You Say You Want a (Big Data) Revolution?

Screen shot 2011-08-01 at 1.27.34 PM

Perhaps calling it a revolution is a bit hyperbolic, but Revolution Analytics is definitely making waves in the predictive analytics and data mining market.

The Palo Alto, Calif.-based start-up provides commercial add-ons and support services for R, the open source language for writing and executing advanced data analytics jobs. Its core platform, called Revolution R Enterprise, includes an intuitive graphical user interface for writing algorithms in R, which on its own can be quite complex (and differs significantly from writing similar analytics code for SAS or SPSS.)

The goal, according to Revolution CEO (and co-founder of SPSS) Norman Nie, is to bring the power of R to every-day business users. That’s no small feat. R has been the language of choice for many statisticians and other experienced data miners for years, but an easy-to-use language it is not.

The company also has to compete with two well-entrenched, deep-pocketed analytics stalwarts, the aforementioned SAS and SPSS. Combined, the two vendors control over half of the advanced data analytics market (which includes predictive analytics and statistical data mining.) Both vendors have also invested heavily in making at least some of their core analytic functions easier to use, with SAS in particular having added certain analytics functions to its mainstream business intelligence offering.

Betting on Big Data

Revolution, as a commercial open source software company, has the edge on SAS and SPSS when it comes to cost of deployment (see Doug Henschen’s recent article comparing the three on price). But in addition to cost and ease-of-use, Revolution is also counting on it’s ability to play in the Big Data world as a key competitive differentiator.
RevoScaleR is an add-on to Revolution’s enterprise platform that enables it to scale to “terabyte-class” deployments. It includes pre-packaged analytic algorithms common in Big Data Analytics scenarios, including summary statistics, linear regression and binomial logistic regression and crosstabs. It is also compatible with HDFS, the Apache Hadoop storage layer, and NoSQL databases common in Big Data deployments.

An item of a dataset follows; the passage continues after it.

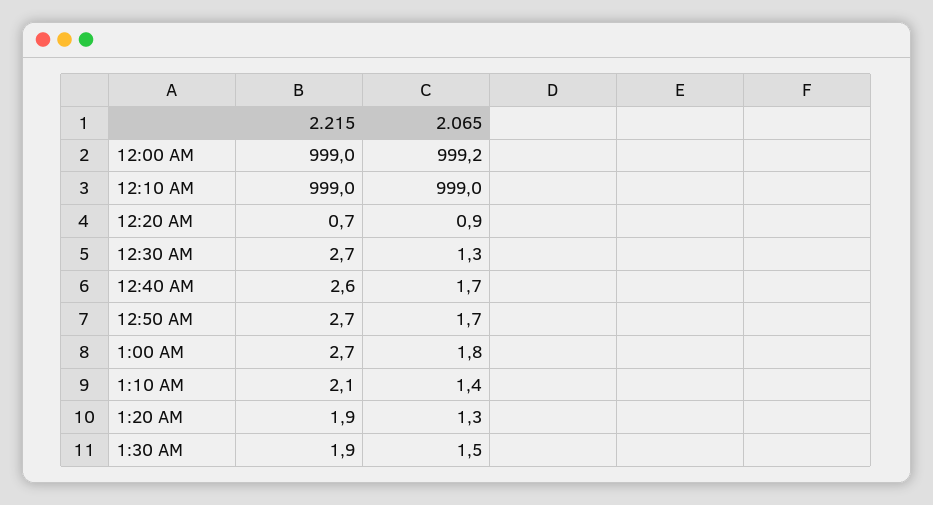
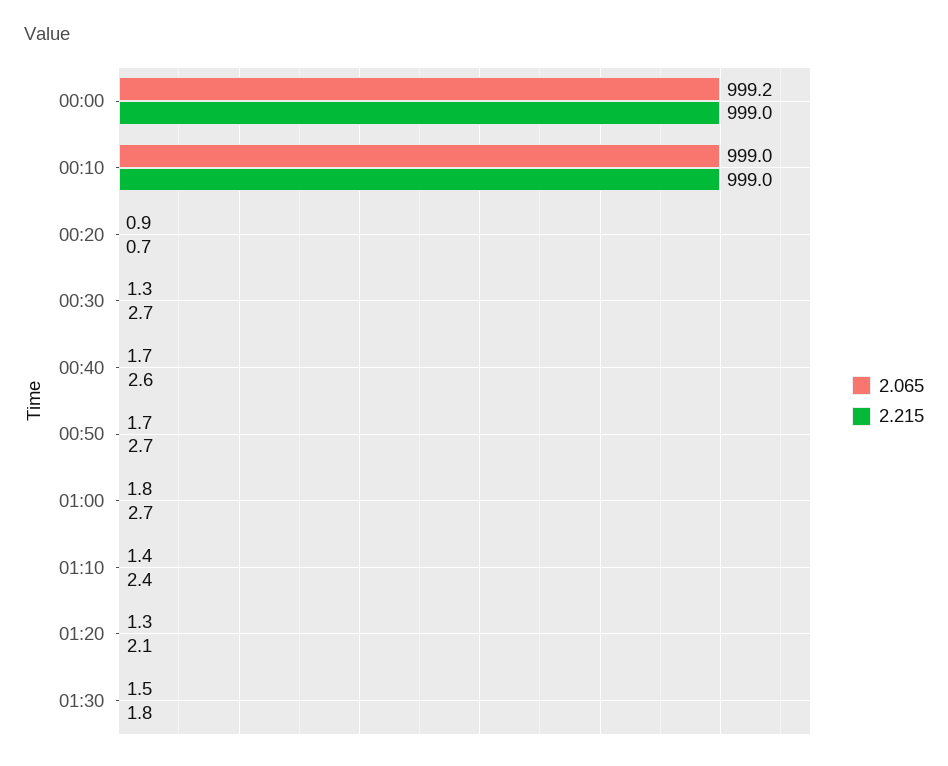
2.215, 1:10 AM: 2.1 -> 2.4
2.215, 1:20 AM: 1.9 -> 2.1
2.215, 1:30 AM: 1.9 -> 1.8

Nie and company are also working to leverage the growing trend of in-database analytics to extend its reach. Revolution has partnered with IBM to deliver R inside the IBM Netezza data warehouse. The IBM Netezza High Capacity Appliance can scale to up to ten petabytes, according to IBM. Rather then transferring all that data to the Revolution platform for advanced analytics (which isn’t feasible even if one were so inclined), Revolution’s platform essentially lives inside the appliance, significantly speeding up analysis.

R and Hadoop

When it comes to Hadoop, Revolution may be in an advantageous position compared to its competition. As a commercial provider of open source software, Revolution is at home in the open source world of Hadoopand its myriad sub-projects. Just as Cloudera relies in part on the contributions of the community to improve its Hadoop distribution, Revolution likewise takes advantage of the R open source community and its contributions. As the two communities begin to overlap more, it’s only a matter of time before more well-integrated, powerful R-based analytics functions for Hadoop emerge.

The in-database analytics picture is a little cloudier, however. As mentioned, Revolution partners with IBM to integrate its platform with the Netezza family of appliances. As far as I can tell, IBM is to-date Revolution’s only partner on this front. But IBM has advanced analytics technology of its own in the form of SPSS, which it acquired in 2009. I suspected that this partnership could be on shaky ground, but a Revolution spokesperson assured me that IBM is committed to the deal as R provides certain functionality that SPSS does not. Still, Revolution needs to expand its in-database partnerships to other MPP data warehousing vendors (perhaps EMC Greenplum and/or HP Vertica) to solidify this part of its Big Data strategy.

On the whole, I like Revolution’s approach. Data volumes are growing like never before, and the popularity/need for Big Data approaches like Hadoop and MPP data warehousing are likewise on the rise. If Revolution can use its value-add technology and support services become the de facto Big Data advanced analytics platform/tool, it has a real chance to give SAS and SPSS a run for their money.